COVID cases are starting to rise again, and a new variant of the Omicron lineage called EG.5 has emerged as the most frequent cause of infection. It is similar enough to previous variants that the monovalent mRNA vaccines with only Omicron-like sequences should be effective when they are available. Both Moderna and Pfizer-BioNTech submitted applications for approval to the FDA in late June just a few days after a 21-member advisory panel unanimously recommended a monovalent formulation for this fall. FDA approval is expected in the coming weeks (watch for an update on the Sandpiper website).

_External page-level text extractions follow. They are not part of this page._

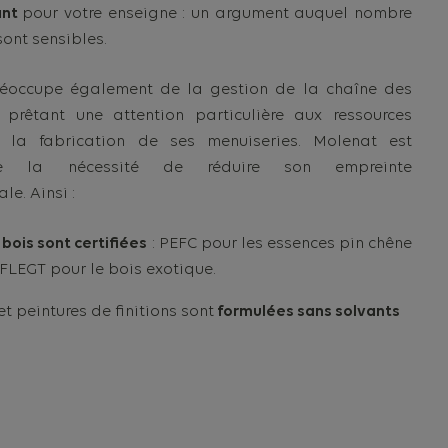
ant
pour votre enseigne : un argument auquel nombre
sont sensibles.
éoccupe également de la gestion de la chaîne des
 prêtant une attention particulière aux ressources
à la fabrication de ses menuiseries. Molenat est
de la nécessité de réduire son empreinte
e. Ainsi :
s bois sont certifiées
: PEFC pour les essences pin chêne
 FLEGT pour le bois exotique.
et peintures de finitions sont
formulées sans solvants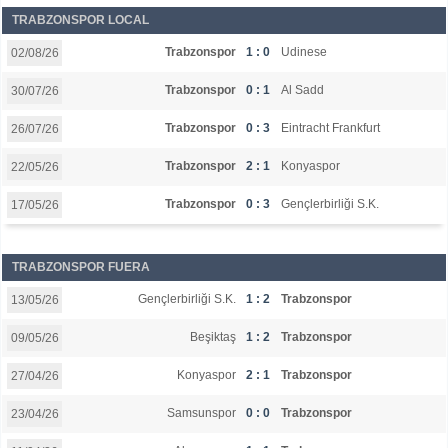
TRABZONSPOR LOCAL
Trabzonspor
1 : 0
Udinese
02/08/26
Trabzonspor
0 : 1
Al Sadd
30/07/26
Trabzonspor
0 : 3
Eintracht Frankfurt
26/07/26
Trabzonspor
2 : 1
Konyaspor
22/05/26
Trabzonspor
0 : 3
Gençlerbirliği S.K.
17/05/26
TRABZONSPOR FUERA
Gençlerbirliği S.K.
1 : 2
Trabzonspor
13/05/26
Beşiktaş
1 : 2
Trabzonspor
09/05/26
Konyaspor
2 : 1
Trabzonspor
27/04/26
Samsunspor
0 : 0
Trabzonspor
23/04/26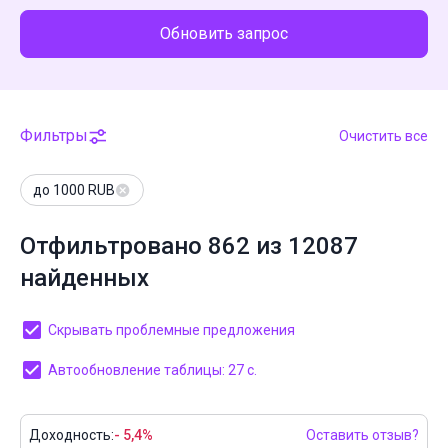
Обновить запрос
Фильтры
Очистить все
до 1000 RUB
Отфильтровано 862 из 12087
найденных
Скрывать проблемные предложения
Автообновление таблицы: 27 с.
Доходность:
- 5,4%
Оставить отзыв?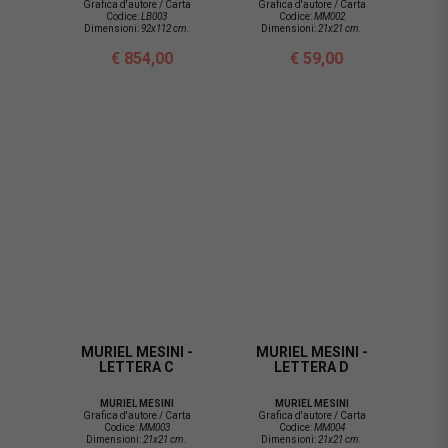
Grafica d'autore / Carta
Grafica d'autore / Carta
Codice:
LB003
Codice:
MM002
Dimensioni:
92x112 cm.
Dimensioni:
21x21 cm.
€ 854,00
€ 59,00
MURIEL MESINI -
MURIEL MESINI -
LETTERA C
LETTERA D
MURIEL MESINI
MURIEL MESINI
Grafica d'autore / Carta
Grafica d'autore / Carta
Codice:
MM003
Codice:
MM004
Dimensioni:
21x21 cm.
Dimensioni:
21x21 cm.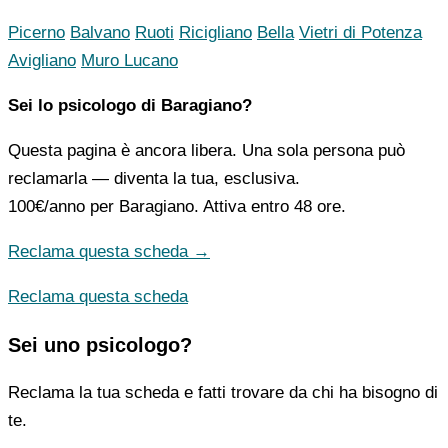
Picerno
Balvano
Ruoti
Ricigliano
Bella
Vietri di Potenza
Avigliano
Muro Lucano
Sei lo psicologo di Baragiano?
Questa pagina è ancora libera. Una sola persona può
reclamarla — diventa la tua, esclusiva.
100€/anno
per Baragiano. Attiva entro 48 ore.
Reclama questa scheda →
Reclama questa scheda
Sei uno psicologo?
Reclama la tua scheda e fatti trovare da chi ha bisogno di
te.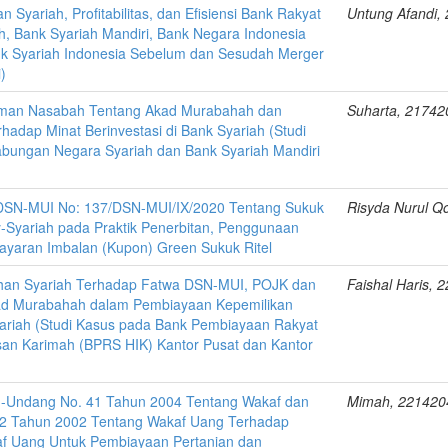
 Syariah, Profitabilitas, dan Efisiensi Bank Rakyat
Untung Afandi,
h, Bank Syariah Mandiri, Bank Negara Indonesia
nk Syariah Indonesia Sebelum dan Sesudah Merger
)
man Nasabah Tentang Akad Murabahah dan
Suharta, 2174
adap Minat Berinvestasi di Bank Syariah (Studi
abungan Negara Syariah dan Bank Syariah Mandiri
DSN-MUI No: 137/DSN-MUI/IX/2020 Tentang Sukuk
Risyda Nurul Q
-Syariah pada Praktik Penerbitan, Penggunaan
yaran Imbalan (Kupon) Green Sukuk Ritel
han Syariah Terhadap Fatwa DSN-MUI, POJK dan
Faishal Haris,
d Murabahah dalam Pembiayaan Kepemilikan
ariah (Studi Kasus pada Bank Pembiayaan Rakyat
nsan Karimah (BPRS HIK) Kantor Pusat dan Kantor
-Undang No. 41 Tahun 2004 Tentang Wakaf dan
Mimah, 221420
02 Tahun 2002 Tentang Wakaf Uang Terhadap
f Uang Untuk Pembiayaan Pertanian dan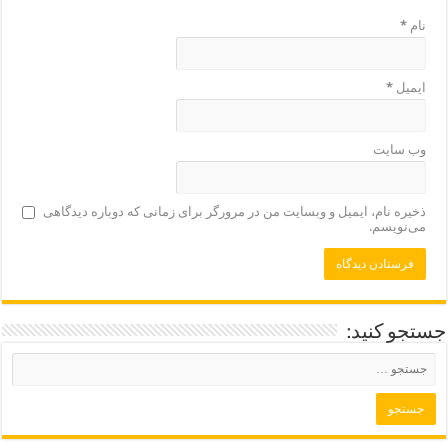
نام
*
ایمیل
*
وب‌ سایت
ذخیره نام، ایمیل و وبسایت من در مرورگر برای زمانی که دوباره دیدگاهی
می‌نویسم.
جستجو کنید: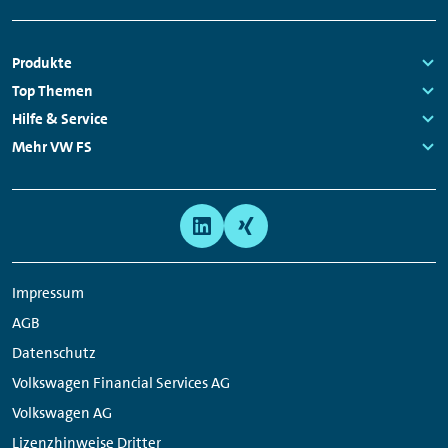
Fußzeilen
Produkte
Links:
Top Themen
Navigation
Links:
Hilfe & Service
Links:
Mehr VW FS
Links:
Meta
Social
Navigation
Media
Links
Impressum
AGB
Datenschutz
Volkswagen Financial Services AG
Volkswagen AG
Lizenzhinweise Dritter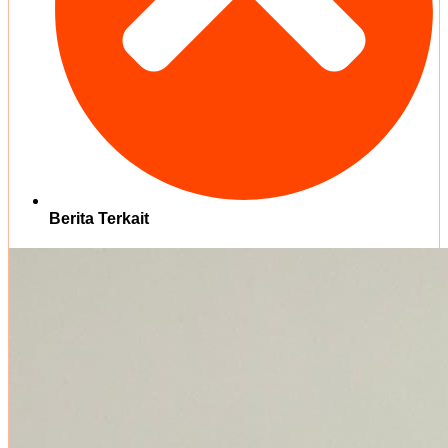
Berita Terkait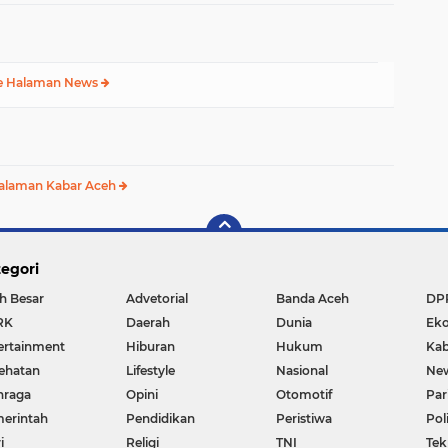
e Halaman News
alaman Kabar Aceh
egori
h Besar
Advetorial
Banda Aceh
DP
RK
Daerah
Dunia
Ek
ertainment
Hiburan
Hukum
Kab
ehatan
Lifestyle
Nasional
Ne
hraga
Opini
Otomotif
Par
erintah
Pendidikan
Peristiwa
Pol
i
Religi
TNI
Tek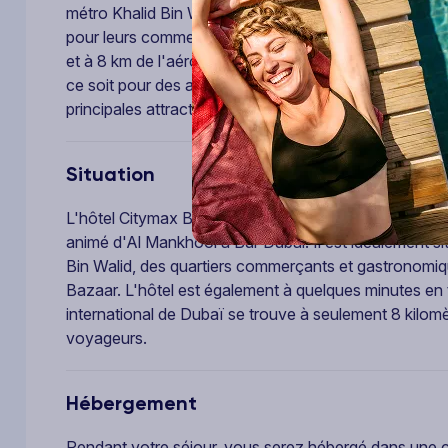
métro Khalid Bin Walid et à proximité des quartiers 
pour leurs commerces et restaurants. À seulement qu
et à 8 km de l'aéroport international de Dubaï, cet hôtel
ce soit pour des affaires ou des loisirs. Avec son con
principales attractions de Dubaï, le Citymax Bur Dubai
Situation
L'hôtel Citymax Bur Dubai bénéficie d'un emplacement
animé d'Al Mankhool à Bur Dubai. Il est idéalement sit
Bin Walid, des quartiers commerçants et gastronom
Bazaar. L'hôtel est également à quelques minutes en t
international de Dubaï se trouve à seulement 8 kilomèt
voyageurs.
Hébergement
Pendant votre séjour, vous serez hébergé dans une 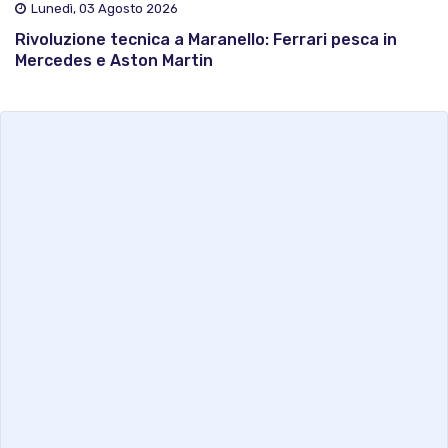
Lunedì, 03 Agosto 2026
Rivoluzione tecnica a Maranello: Ferrari pesca in
Mercedes e Aston Martin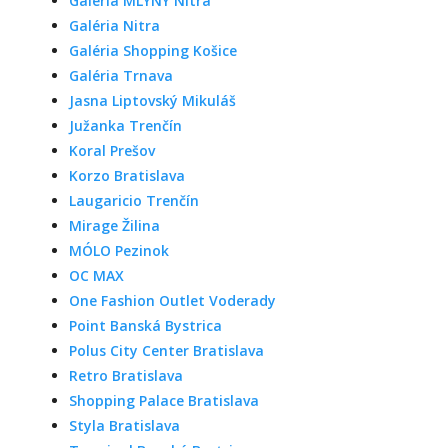
Galéria MLYNY Nitra
Galéria Nitra
Galéria Shopping Košice
Galéria Trnava
Jasna Liptovský Mikuláš
Južanka Trenčín
Koral Prešov
Korzo Bratislava
Laugaricio Trenčín
Mirage Žilina
MÓLO Pezinok
OC MAX
One Fashion Outlet Voderady
Point Banská Bystrica
Polus City Center Bratislava
Retro Bratislava
Shopping Palace Bratislava
Styla Bratislava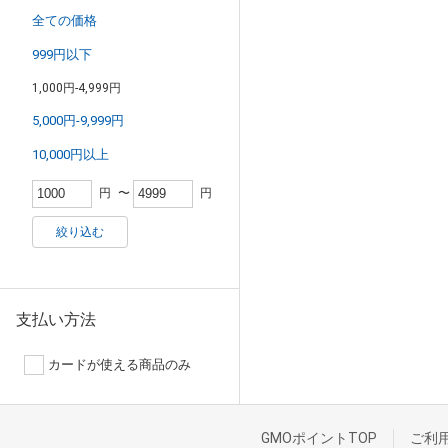
全ての価格
999円以下
1,000円-4,999円
5,000円-9,999円
10,000円以上
円
〜
円
絞り込む
支払い方法
カードが使える商品のみ
GMOポイントTOP
ご利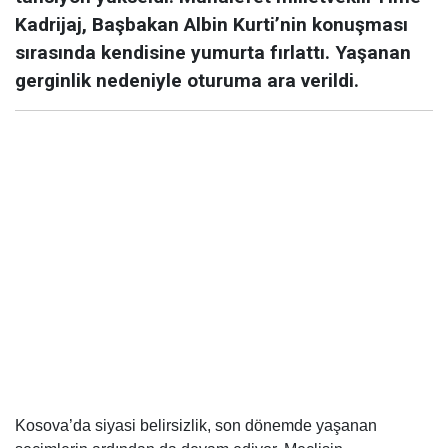
Kadrijaj, Başbakan Albin Kurti’nin konuşması
sırasında kendisine yumurta fırlattı. Yaşanan
gerginlik nedeniyle oturuma ara verildi.
Kosova’da siyasi belirsizlik, son dönemde yaşanan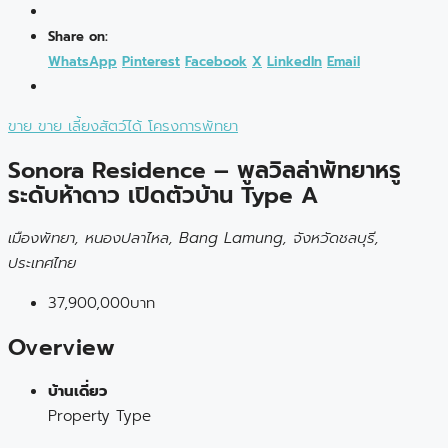
Share on:
WhatsApp
Pinterest
Facebook
X
LinkedIn
Email
ขาย
ขาย
เลี้ยงสัตว์ได้
โครงการพัทยา
Sonora Residence – พูลวิลล่าพัทยาหรู
ระดับห้าดาว เปิดตัวบ้าน Type A
เมืองพัทยา, หนองปลาไหล, Bang Lamung, จังหวัดชลบุรี,
ประเทศไทย
37,900,000บาท
Overview
บ้านเดี่ยว
Property Type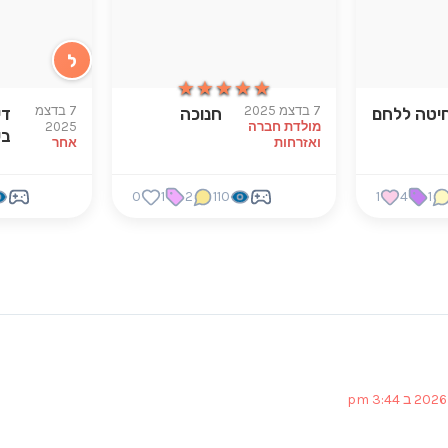
ל
★★★★★
★★★★★
7 בדצמ 2025
7 בדצמ
יטה ללחם
חנוכה
די
מולדת חברה
2025
בע
ואזרחות
אחר
0
1
2
110
1
4
1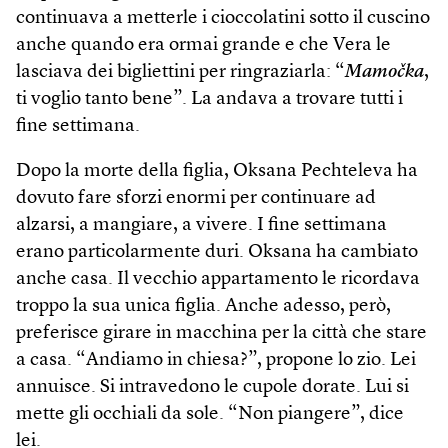
continuava a metterle i cioccolatini sotto il cuscino
anche quando era ormai grande e che Vera le
lasciava dei bigliettini per ringraziarla: “
Mamočka
,
ti voglio tanto bene”. La andava a trovare tutti i
fine settimana.
Dopo la morte della figlia, Oksana Pechteleva ha
dovuto fare sforzi enormi per continuare ad
alzarsi, a mangiare, a vivere. I fine settimana
erano particolarmente duri. Oksana ha cambiato
anche casa. Il vecchio appartamento le ricordava
troppo la sua unica figlia. Anche adesso, però,
preferisce girare in macchina per la città che stare
a casa. “Andiamo in chiesa?”, propone lo zio. Lei
annuisce. Si intravedono le cupole dorate. Lui si
mette gli occhiali da sole. “Non piangere”, dice
lei.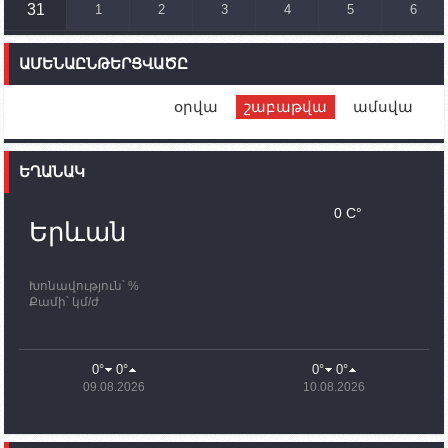
31
1
2
3
4
5
6
14:46
02.10.2023
Մեր երկրները միևնույն մարտահրավերներն
ԱՄԵՆԱԸՆԹԵՐՑՎԱԾԸ
ունեն. կիպրոսցի խորհրդարանականը՝ Ալեն
Սիմոնյանին
օրվա
շաբաթվա
ամսվա
12:00
02.10.2023
Ֆրանսիայի ԱԳ նախարարը կայցելի Հայաստան
ԵՂԱՆԱԿ
11:30
02.10.2023
Սամվել Շահրամանյանն ու մի խումբ
0 C°
պատասխանատուներ կմնան ԼՂ-ում՝ մինչև
Երևան
որոնողափրկարարական աշխատանքների
ավարտը
Խոնավություն՝ %
11:03
02.10.2023
Քամի՝ կմ/ժ
ՄԱԿ-ի առաքելությունը շատ, շատ, շատ օգտակար
է Արցախի անապատում. Ժան-Քրիստոֆ Բյուսոն
10:43
02.10.2023
0°
0°
0°
0°
Ադրբեջանի փոխվարչապետն այսօր կմեկնի
09.08.2026
10.08.2026
Ստեփանակերտ
10:07
02.10.2023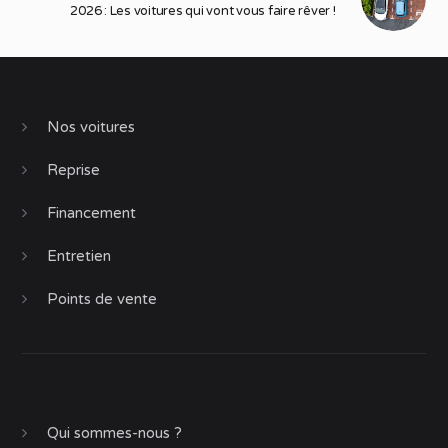
2026 : Les voitures qui vont vous faire rêver !
Nos voitures
Reprise
Financement
Entretien
Points de vente
Qui sommes-nous ?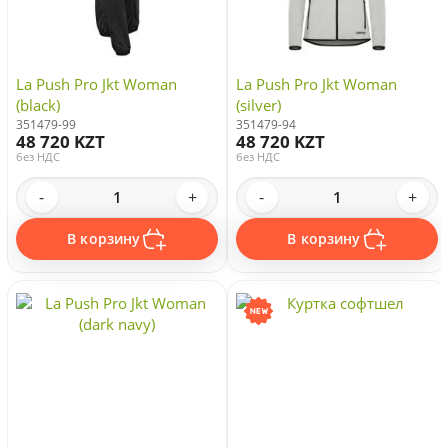
La Push Pro Jkt Woman
La Push Pro Jkt Woman
(black)
(silver)
351479-99
351479-94
48 720 KZT
48 720 KZT
без НДС
без НДС
-
+
-
+
В корзину
В корзину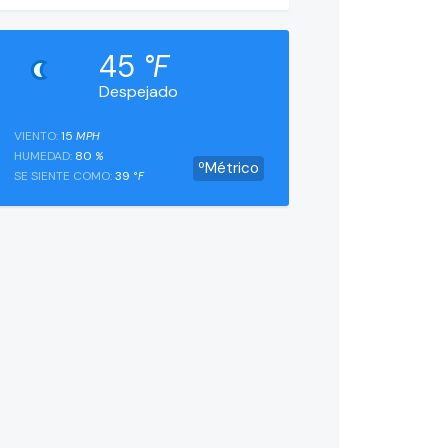
45
°F
Despejado
VIENTO:
15
MPH
HUMEDAD:
80
%
ºMétrico
SE SIENTE COMO:
39
°F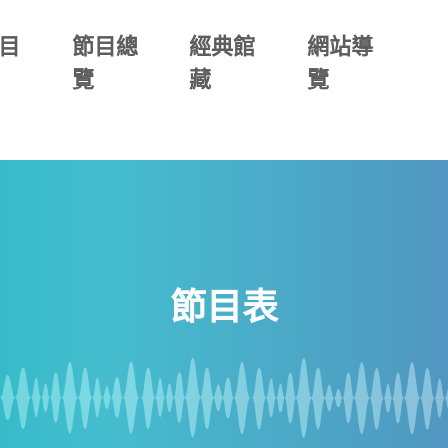
目
節目總
經典館
網站導
覽
藏
覽
節目表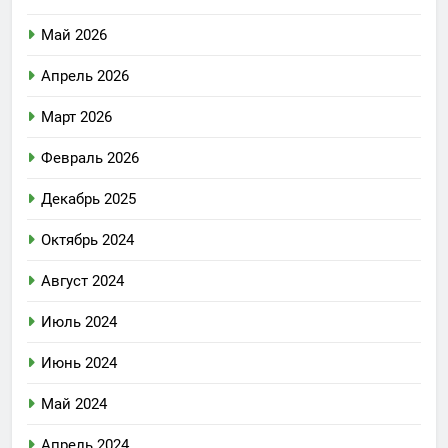
Май 2026
Апрель 2026
Март 2026
Февраль 2026
Декабрь 2025
Октябрь 2024
Август 2024
Июль 2024
Июнь 2024
Май 2024
Апрель 2024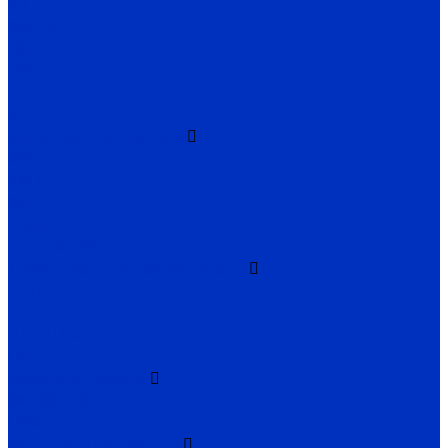
К-Е
Kordis
СМ
СМС
СД
Х
Моноблочные насосы
КМ
КМ-Е
КМЛ
Гном
Гном Ф, ФР
Двухстороннего входа насосы
Д, 1Д, 2Д
DeLium
НДс, НДв
ЦН
Вихревые насосы
ВК, ВКС, ВКО
ЦВК
Шестеренные насосы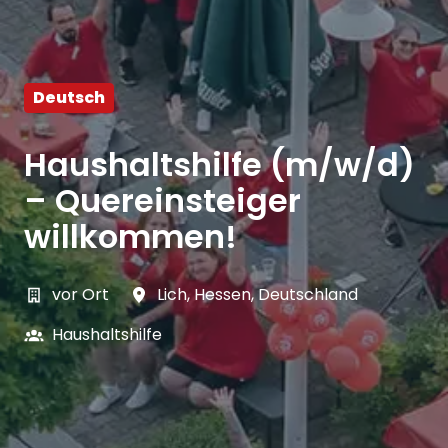
Deutsch
Haushaltshilfe (m/w/d)
– Quereinsteiger
willkommen!
vor Ort
Lich
,
Hessen
,
Deutschland
Haushaltshilfe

It is likely that the current bivalent vaccine, which is a mixture of sequences from the original Wuhan strain and the more recent Omicron variants, will be retired by the FDA. Because most people who got this bivalent booster has already received two shots of the original Wuhan-strain vaccine, their immune system was primed to respond better to the Wuhan component than the Omicron component, and that is what transpired. Using a monovalent vaccine with only Omicron sequences will avoid this problem, and also take advantage of the priming effect of the Omicron component of the bivalent vaccine. This assumes that most people actually got the bivalent booster, but only 39% of adults older than 65 were reported to have received the shot ((Vaccines (Basel). 2023 May; 11(5): 906)).
COVID is here to stay. Be careful, particularly with large, indoor gatherings, and get the new booster shot as soon as it is available. Get your annual flu shot early too. And 39% is a terrible number for vaccine uptake in a vulnerable population; let’s make it 100% in Del Mar.